E’ già partito, per questo, il progetto SMINA, finanziato dalla Cooperazione Italiana e da WeWorld insieme al partner locale Peaceful Heaven of Kharkiv. Nelle regioni di Mykolaiv e Kherson si stanno realizzando attività di educazione al rischio da ordigni rivolte ad oltre 10.800 persone tra bambini e adulti, attraverso interventi integrati nei servizi educativi e di protezione. Le attività con i più piccoli utilizzano metodologie adatte alla loro età: giochi, storie, canzoni e materiali interattivi aiutano a riconoscere i pericoli e adottare comportamenti sicuri, senza generare paura. Allo stesso tempo, insegnanti, genitori e comunità vengono coinvolti per rafforzare la diffusione di informazioni corrette e pratiche di sicurezza.

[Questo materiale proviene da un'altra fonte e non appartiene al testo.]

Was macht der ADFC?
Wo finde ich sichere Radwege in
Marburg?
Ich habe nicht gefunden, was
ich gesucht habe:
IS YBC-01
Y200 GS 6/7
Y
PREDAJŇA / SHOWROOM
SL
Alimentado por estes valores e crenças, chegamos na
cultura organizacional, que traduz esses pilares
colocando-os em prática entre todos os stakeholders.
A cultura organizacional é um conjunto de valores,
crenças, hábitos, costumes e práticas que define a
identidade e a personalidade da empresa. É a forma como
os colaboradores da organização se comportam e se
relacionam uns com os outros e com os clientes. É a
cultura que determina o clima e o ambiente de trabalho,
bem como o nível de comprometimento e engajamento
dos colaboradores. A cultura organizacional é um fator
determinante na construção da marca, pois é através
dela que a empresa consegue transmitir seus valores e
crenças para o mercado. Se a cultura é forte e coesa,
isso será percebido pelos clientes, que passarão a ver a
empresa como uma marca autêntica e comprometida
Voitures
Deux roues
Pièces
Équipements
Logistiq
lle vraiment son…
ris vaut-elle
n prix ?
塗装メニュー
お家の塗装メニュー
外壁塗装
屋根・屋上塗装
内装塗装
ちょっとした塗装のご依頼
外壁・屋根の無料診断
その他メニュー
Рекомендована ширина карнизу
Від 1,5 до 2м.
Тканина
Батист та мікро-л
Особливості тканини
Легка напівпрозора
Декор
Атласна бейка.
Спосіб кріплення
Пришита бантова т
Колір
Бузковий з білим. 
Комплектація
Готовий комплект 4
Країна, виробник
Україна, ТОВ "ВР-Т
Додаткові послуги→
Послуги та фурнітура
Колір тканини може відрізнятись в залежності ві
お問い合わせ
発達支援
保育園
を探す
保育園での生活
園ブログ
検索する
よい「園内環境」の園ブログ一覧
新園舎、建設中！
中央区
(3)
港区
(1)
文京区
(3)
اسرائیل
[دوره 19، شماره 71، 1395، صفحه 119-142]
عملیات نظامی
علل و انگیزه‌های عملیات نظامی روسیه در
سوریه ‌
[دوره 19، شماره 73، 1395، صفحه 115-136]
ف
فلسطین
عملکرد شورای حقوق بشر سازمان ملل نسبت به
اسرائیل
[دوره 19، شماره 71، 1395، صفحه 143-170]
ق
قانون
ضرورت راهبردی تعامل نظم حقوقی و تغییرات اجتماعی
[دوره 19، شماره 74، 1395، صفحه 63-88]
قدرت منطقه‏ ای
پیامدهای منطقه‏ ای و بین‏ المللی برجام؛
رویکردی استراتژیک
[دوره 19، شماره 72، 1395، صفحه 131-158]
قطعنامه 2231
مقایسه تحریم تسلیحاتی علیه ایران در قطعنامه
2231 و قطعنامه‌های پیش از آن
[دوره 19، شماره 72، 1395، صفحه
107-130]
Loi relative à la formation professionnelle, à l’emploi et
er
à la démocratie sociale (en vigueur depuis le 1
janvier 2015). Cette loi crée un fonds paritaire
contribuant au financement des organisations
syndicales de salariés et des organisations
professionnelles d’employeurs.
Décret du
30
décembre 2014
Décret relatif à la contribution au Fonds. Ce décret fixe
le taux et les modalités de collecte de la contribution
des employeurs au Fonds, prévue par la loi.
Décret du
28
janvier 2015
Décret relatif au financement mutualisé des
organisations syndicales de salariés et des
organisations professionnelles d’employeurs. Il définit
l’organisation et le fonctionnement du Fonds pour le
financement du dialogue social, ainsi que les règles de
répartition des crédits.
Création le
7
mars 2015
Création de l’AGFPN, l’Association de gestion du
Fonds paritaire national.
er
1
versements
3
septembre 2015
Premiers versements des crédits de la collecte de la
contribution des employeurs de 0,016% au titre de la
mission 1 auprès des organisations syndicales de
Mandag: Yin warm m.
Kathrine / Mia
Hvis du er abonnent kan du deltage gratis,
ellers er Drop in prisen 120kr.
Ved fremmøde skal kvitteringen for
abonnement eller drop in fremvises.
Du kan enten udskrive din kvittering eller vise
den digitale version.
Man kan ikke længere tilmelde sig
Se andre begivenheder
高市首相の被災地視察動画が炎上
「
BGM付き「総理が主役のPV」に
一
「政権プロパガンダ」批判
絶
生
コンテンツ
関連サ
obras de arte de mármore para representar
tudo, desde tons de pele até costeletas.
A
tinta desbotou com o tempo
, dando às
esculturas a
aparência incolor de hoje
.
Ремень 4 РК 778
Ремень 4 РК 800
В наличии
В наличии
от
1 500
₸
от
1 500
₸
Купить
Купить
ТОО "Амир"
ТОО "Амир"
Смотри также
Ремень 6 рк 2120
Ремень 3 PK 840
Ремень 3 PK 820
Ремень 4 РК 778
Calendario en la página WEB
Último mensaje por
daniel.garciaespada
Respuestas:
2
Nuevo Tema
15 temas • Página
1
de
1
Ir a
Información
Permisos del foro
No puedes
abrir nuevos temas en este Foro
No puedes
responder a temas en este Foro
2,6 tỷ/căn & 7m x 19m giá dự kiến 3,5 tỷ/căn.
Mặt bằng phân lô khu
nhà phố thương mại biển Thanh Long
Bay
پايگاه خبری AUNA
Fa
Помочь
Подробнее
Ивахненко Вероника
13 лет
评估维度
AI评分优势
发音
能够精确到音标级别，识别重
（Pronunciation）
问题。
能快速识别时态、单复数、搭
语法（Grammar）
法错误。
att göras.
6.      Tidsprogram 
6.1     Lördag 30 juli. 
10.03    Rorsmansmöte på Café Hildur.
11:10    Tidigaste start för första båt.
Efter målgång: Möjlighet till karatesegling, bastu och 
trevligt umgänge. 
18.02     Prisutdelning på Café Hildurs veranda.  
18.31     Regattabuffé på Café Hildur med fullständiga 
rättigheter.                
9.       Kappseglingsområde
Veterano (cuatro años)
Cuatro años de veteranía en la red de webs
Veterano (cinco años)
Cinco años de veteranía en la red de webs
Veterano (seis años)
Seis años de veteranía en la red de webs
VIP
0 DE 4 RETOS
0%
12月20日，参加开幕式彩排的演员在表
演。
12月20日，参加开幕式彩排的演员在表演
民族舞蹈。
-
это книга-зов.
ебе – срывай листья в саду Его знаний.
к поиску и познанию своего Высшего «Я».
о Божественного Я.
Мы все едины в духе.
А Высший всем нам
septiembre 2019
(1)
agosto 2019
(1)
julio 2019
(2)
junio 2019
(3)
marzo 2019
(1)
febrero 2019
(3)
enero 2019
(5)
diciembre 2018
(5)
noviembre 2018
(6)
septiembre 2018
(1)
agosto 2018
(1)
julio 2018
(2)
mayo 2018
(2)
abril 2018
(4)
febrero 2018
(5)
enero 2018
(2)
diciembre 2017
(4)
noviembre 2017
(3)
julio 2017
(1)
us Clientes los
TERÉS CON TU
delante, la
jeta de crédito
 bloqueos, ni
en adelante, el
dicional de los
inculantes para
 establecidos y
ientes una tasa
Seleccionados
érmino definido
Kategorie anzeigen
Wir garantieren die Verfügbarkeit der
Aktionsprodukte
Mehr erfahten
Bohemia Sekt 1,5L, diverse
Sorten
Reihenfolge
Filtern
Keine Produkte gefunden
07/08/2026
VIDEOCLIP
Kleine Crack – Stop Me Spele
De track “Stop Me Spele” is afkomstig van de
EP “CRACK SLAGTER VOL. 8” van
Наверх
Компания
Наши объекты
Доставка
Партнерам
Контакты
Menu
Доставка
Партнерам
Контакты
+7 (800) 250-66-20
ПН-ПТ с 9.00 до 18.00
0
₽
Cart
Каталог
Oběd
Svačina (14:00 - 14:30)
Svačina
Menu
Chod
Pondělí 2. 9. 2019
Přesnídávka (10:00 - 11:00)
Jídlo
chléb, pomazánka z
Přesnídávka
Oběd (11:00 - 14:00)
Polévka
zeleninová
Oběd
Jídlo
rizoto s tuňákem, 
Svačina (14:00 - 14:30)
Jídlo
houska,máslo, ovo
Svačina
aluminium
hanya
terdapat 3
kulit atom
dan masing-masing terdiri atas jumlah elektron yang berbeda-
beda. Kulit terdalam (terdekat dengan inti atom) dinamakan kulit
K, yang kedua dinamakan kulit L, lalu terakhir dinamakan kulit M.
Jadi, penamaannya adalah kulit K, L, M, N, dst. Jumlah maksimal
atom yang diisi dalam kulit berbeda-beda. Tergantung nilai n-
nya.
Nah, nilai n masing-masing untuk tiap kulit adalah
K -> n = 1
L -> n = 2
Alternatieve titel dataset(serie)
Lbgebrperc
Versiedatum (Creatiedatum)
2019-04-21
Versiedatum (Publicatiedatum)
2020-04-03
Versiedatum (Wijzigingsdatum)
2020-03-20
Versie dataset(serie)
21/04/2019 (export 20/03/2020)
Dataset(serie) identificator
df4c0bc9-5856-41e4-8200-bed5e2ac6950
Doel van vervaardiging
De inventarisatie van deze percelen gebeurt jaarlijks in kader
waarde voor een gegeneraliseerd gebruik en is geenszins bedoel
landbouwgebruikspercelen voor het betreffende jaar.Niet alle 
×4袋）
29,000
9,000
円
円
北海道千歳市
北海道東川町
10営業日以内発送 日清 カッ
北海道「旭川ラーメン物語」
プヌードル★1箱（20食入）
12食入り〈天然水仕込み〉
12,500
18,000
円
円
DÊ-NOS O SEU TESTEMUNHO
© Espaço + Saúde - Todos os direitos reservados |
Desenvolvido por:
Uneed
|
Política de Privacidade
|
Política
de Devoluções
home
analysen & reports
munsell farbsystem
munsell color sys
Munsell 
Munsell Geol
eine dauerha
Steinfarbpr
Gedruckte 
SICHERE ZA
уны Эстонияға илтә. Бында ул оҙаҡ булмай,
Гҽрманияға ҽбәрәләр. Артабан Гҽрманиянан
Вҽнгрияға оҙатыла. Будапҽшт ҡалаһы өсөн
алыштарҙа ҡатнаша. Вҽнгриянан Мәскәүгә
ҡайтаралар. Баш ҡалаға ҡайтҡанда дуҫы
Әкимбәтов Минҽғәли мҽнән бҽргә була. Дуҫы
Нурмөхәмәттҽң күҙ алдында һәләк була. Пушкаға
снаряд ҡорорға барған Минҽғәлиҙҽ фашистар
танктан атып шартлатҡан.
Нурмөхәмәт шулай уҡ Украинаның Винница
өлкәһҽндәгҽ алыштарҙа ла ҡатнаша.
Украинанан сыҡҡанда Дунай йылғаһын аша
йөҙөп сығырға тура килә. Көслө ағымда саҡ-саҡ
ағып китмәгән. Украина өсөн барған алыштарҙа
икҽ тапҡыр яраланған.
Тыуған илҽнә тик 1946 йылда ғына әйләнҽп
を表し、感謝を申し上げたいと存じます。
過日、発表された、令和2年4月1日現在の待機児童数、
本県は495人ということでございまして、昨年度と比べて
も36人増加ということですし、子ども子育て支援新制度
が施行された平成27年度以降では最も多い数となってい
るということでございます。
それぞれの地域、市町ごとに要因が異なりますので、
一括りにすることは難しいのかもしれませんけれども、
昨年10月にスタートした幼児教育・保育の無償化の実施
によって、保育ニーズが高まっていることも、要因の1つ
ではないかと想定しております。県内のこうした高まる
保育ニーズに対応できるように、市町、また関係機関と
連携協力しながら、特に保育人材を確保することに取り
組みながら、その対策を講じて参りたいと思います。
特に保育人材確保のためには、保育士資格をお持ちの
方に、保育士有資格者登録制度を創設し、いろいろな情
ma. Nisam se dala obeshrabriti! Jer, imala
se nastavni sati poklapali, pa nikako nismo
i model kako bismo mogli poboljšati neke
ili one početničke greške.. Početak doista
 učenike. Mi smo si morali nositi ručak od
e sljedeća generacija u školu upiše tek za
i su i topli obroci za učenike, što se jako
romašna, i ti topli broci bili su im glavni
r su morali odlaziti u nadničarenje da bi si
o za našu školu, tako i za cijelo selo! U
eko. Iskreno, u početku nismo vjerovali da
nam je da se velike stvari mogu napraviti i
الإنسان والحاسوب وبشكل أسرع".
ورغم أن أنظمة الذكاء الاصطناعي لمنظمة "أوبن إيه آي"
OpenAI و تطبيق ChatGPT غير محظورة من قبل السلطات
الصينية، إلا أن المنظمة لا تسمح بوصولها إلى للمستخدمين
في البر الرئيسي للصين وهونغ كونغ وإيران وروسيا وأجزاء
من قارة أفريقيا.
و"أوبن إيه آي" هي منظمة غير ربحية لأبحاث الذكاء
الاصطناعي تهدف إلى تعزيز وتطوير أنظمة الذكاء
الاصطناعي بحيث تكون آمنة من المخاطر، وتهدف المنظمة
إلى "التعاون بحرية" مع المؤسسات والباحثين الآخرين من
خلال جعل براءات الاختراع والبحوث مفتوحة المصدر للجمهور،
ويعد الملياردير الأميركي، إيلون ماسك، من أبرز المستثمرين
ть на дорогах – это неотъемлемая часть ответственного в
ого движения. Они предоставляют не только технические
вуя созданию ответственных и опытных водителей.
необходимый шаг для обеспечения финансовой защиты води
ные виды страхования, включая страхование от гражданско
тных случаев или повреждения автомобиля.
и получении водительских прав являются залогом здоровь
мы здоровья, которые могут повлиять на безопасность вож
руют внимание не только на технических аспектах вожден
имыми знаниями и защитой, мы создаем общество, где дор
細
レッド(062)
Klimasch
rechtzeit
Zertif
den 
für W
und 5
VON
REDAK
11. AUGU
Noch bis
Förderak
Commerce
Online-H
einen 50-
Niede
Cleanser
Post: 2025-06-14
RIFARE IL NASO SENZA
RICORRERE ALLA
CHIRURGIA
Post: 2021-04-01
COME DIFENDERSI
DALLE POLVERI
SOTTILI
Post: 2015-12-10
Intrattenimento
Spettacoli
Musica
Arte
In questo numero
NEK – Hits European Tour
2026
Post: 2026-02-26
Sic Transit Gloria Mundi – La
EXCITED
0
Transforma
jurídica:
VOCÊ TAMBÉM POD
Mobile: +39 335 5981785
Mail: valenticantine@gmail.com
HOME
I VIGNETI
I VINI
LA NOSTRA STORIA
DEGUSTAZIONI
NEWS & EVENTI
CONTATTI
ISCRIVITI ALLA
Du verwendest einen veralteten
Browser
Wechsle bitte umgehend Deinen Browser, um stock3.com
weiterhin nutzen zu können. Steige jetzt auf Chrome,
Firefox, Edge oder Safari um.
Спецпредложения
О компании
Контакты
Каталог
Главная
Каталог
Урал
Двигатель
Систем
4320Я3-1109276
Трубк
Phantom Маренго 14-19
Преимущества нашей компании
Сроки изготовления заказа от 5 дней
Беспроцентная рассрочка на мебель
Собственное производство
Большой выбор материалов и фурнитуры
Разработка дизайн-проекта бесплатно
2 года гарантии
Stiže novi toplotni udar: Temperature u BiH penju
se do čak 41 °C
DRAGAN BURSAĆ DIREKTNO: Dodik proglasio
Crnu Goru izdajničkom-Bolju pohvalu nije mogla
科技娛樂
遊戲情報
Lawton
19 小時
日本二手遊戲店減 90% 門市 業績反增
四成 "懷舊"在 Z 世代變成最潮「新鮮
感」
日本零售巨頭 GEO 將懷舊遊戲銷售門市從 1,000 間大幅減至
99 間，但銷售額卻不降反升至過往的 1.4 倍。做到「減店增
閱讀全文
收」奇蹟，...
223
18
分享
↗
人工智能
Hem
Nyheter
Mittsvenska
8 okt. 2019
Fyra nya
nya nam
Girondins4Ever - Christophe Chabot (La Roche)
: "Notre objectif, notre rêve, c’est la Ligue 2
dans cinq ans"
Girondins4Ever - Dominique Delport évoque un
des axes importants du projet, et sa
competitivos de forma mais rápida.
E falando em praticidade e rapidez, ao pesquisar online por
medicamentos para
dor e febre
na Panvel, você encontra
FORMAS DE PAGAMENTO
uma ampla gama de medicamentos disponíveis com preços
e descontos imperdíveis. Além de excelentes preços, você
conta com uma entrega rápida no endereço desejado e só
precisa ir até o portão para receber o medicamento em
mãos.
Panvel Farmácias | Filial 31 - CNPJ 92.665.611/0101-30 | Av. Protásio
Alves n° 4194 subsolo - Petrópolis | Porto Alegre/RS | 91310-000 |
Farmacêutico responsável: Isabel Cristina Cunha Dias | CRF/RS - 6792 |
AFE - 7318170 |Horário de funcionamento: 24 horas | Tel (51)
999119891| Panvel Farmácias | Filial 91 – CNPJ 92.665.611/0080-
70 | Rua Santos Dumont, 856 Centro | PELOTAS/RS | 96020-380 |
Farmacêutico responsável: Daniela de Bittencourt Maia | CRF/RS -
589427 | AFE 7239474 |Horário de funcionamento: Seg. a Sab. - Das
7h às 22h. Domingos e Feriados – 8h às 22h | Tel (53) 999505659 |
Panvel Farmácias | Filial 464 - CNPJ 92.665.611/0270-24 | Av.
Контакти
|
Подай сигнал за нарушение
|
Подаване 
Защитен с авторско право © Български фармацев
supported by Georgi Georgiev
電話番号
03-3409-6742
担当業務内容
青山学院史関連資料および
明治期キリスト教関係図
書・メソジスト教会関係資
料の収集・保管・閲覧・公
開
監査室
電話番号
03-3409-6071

Accanto a questo lavoro educativo, proseguono le operazioni di sminamento umanitario. In Ucraina, oggi, sono sempre più spesso donne a svolgere il lavoro di sminatrici. Circa un terzo degli operatori impegnati nelle attività di sminamento sono donne, tre volte di più rispetto al 2021, impegnate quotidianamente nella bonifica di terreni agricoli, strade e aree residenziali, per restituire sicurezza e accesso alle comunità.